Work instructions:
Write out every line below that includes the word "demonstrates".

Data excerpts:
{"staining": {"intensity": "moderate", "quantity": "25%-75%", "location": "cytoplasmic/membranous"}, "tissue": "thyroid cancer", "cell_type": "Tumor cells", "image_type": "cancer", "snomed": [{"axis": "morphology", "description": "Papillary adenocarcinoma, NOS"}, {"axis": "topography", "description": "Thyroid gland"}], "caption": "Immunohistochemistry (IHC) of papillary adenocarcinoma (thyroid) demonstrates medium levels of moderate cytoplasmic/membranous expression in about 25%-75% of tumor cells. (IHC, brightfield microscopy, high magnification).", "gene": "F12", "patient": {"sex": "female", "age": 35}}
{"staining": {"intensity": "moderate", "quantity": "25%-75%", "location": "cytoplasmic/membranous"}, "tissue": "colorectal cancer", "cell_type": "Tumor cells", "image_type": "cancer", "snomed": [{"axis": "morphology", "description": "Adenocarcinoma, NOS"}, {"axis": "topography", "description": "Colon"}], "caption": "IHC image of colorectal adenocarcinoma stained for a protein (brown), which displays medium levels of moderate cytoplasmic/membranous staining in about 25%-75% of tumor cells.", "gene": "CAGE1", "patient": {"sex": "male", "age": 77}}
---
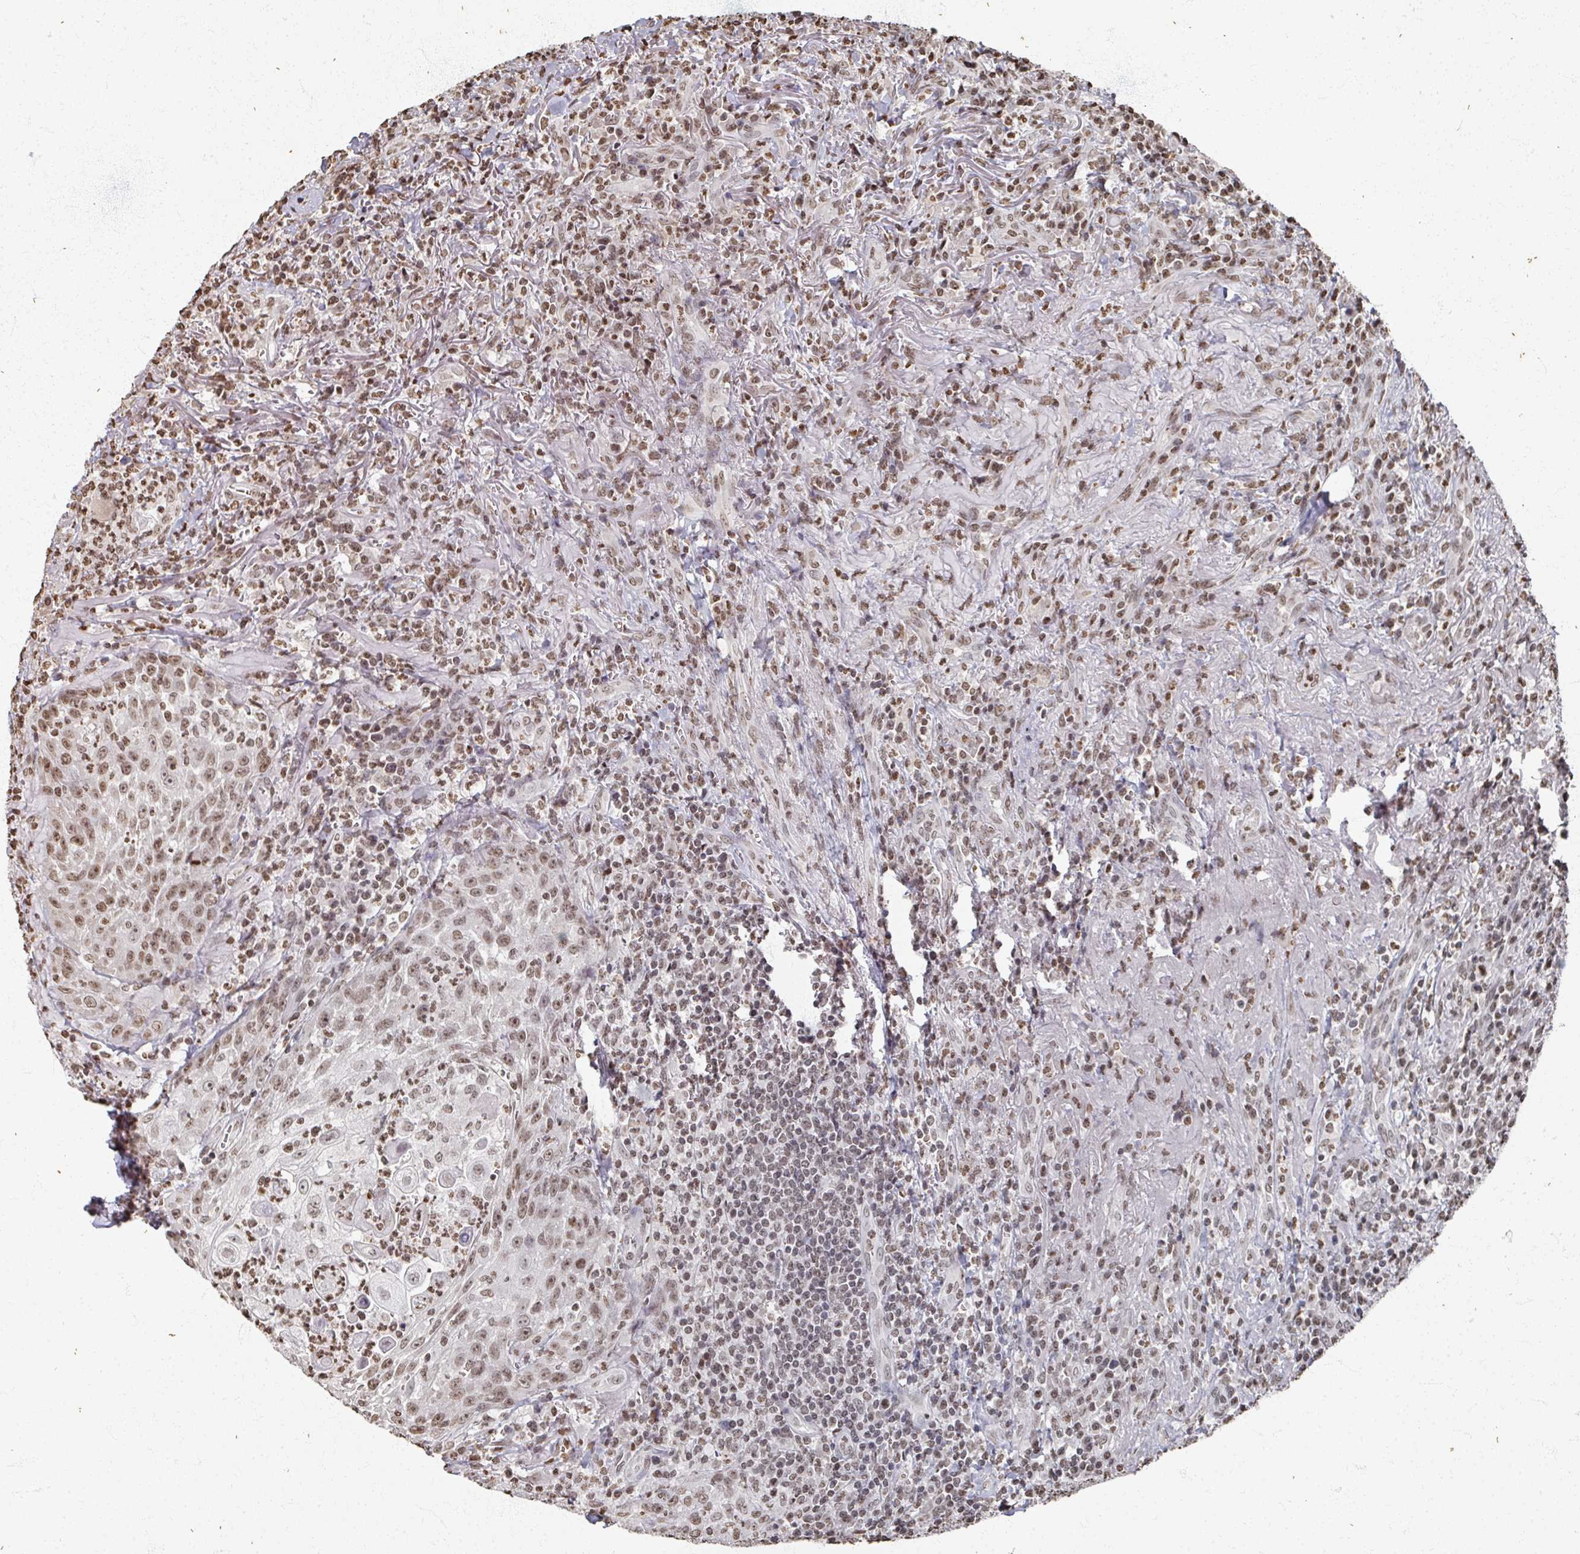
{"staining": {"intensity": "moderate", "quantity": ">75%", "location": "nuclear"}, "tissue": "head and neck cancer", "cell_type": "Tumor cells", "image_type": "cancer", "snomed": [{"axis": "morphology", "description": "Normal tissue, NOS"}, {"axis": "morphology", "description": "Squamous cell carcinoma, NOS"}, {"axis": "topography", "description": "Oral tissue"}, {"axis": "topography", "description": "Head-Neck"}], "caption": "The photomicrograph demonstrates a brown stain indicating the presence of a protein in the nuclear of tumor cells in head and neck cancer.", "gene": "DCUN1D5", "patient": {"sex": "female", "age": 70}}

Answer to the problem:
{"staining": {"intensity": "moderate", "quantity": "25%-75%", "location": "cytoplasmic/membranous"}, "tissue": "thyroid cancer", "cell_type": "Tumor cells", "image_type": "cancer", "snomed": [{"axis": "morphology", "description": "Papillary adenocarcinoma, NOS"}, {"axis": "topography", "description": "Thyroid gland"}], "caption": "Immunohistochemistry (IHC) of papillary adenocarcinoma (thyroid) demonstrates medium levels of moderate cytoplasmic/membranous expression in about 25%-75% of tumor cells. (IHC, brightfield microscopy, high magnification).", "gene": "F12", "patient": {"sex": "female", "age": 35}}
{"staining": {"intensity": "moderate", "quantity": ">75%", "location": "nuclear"}, "tissue": "head and neck cancer", "cell_type": "Tumor cells", "image_type": "cancer", "snomed": [{"axis": "morphology", "description": "Normal tissue, NOS"}, {"axis": "morphology", "description": "Squamous cell carcinoma, NOS"}, {"axis": "topography", "description": "Oral tissue"}, {"axis": "topography", "description": "Head-Neck"}], "caption": "The photomicrograph demonstrates a brown stain indicating the presence of a protein in the nuclear of tumor cells in head and neck cancer.", "gene": "DCUN1D5", "patient": {"sex": "female", "age": 70}}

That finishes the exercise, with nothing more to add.